Copy the records below exactly as they stand. Leave out the pictures.

Records provided: Begin

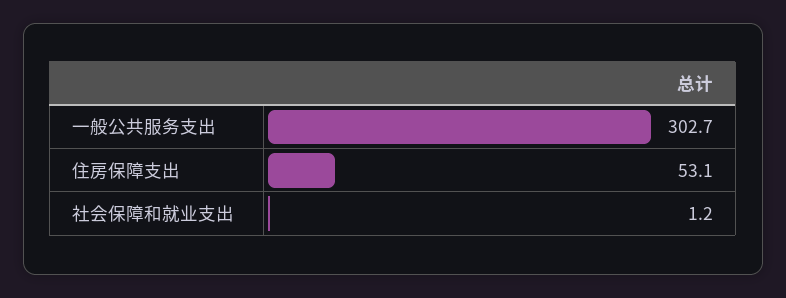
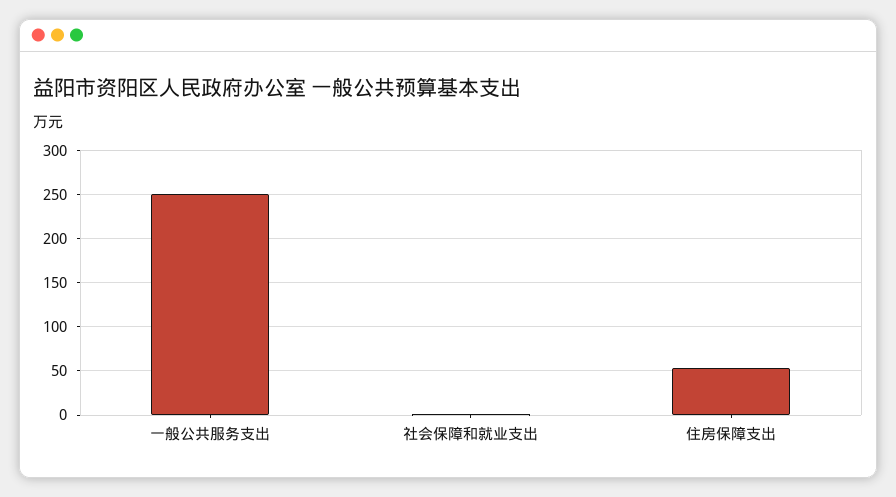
  {
-   "一般公共服务支出": 302.7,
+   "一般公共服务支出": 250,
    "住房保障支出": 53.1,
    "社会保障和就业支出": 1.2
  }

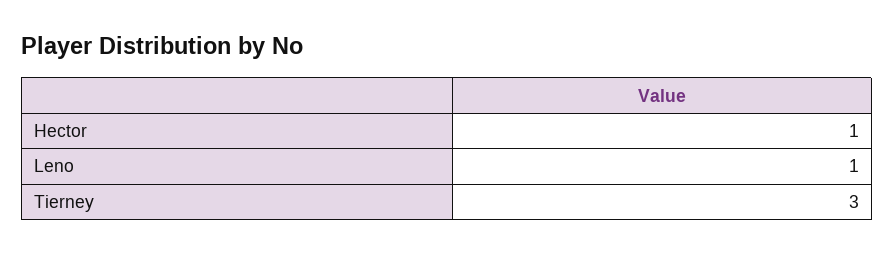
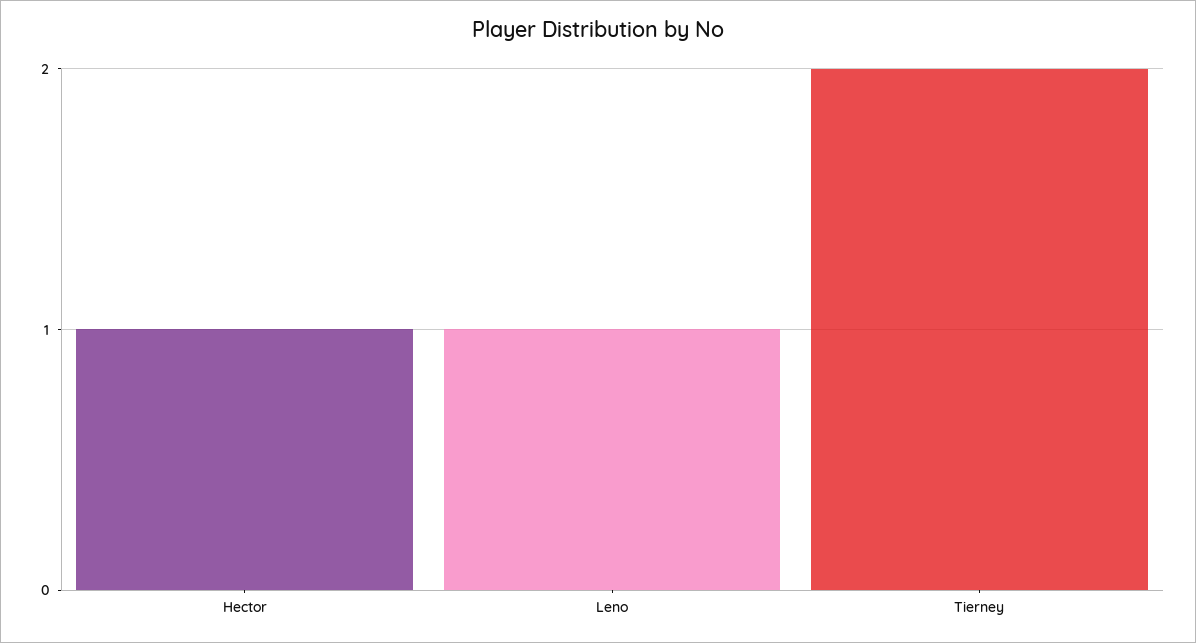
  {
    "Hector": 1,
    "Leno": 1,
-   "Tierney": 3
+   "Tierney": 2
  }

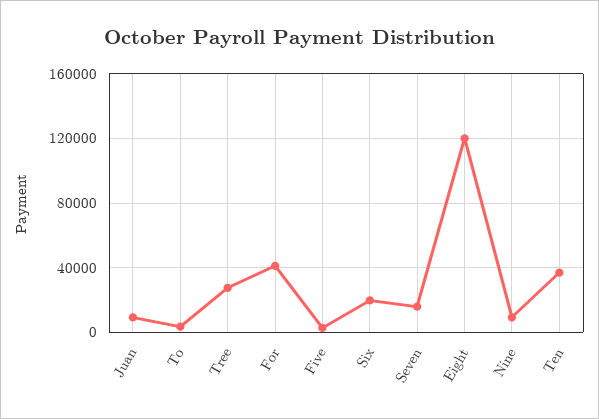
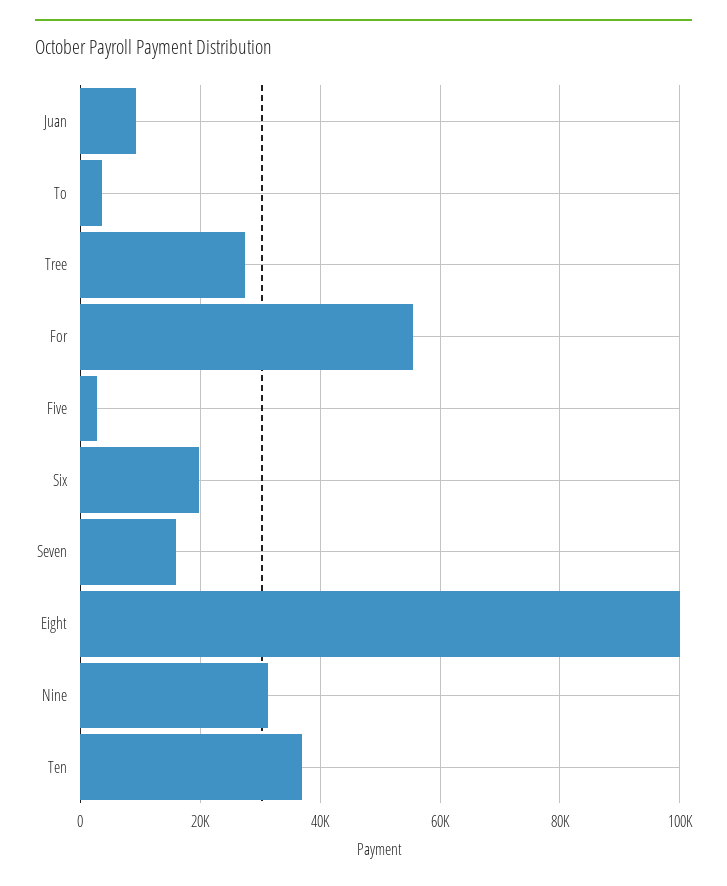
  {
    "Juan": 10000,
    "To": 4000,
    "Tree": 28000,
-   "For": 40000,
+   "For": 56000,
    "Five": 2000,
    "Six": 20000,
    "Seven": 16000,
-   "Eight": 120000,
+   "Eight": 100000,
-   "Nine": 10000,
+   "Nine": 32000,
    "Ten": 36000
  }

Records provided: End

- Expected answer:
  {
-   "一般公共服务支出": 302.7,
+   "一般公共服务支出": 250,
    "住房保障支出": 53.1,
    "社会保障和就业支出": 1.2
  }

  {
    "Hector": 1,
    "Leno": 1,
-   "Tierney": 3
+   "Tierney": 2
  }

  {
    "Juan": 10000,
    "To": 4000,
    "Tree": 28000,
-   "For": 40000,
+   "For": 56000,
    "Five": 2000,
    "Six": 20000,
    "Seven": 16000,
-   "Eight": 120000,
+   "Eight": 100000,
-   "Nine": 10000,
+   "Nine": 32000,
    "Ten": 36000
  }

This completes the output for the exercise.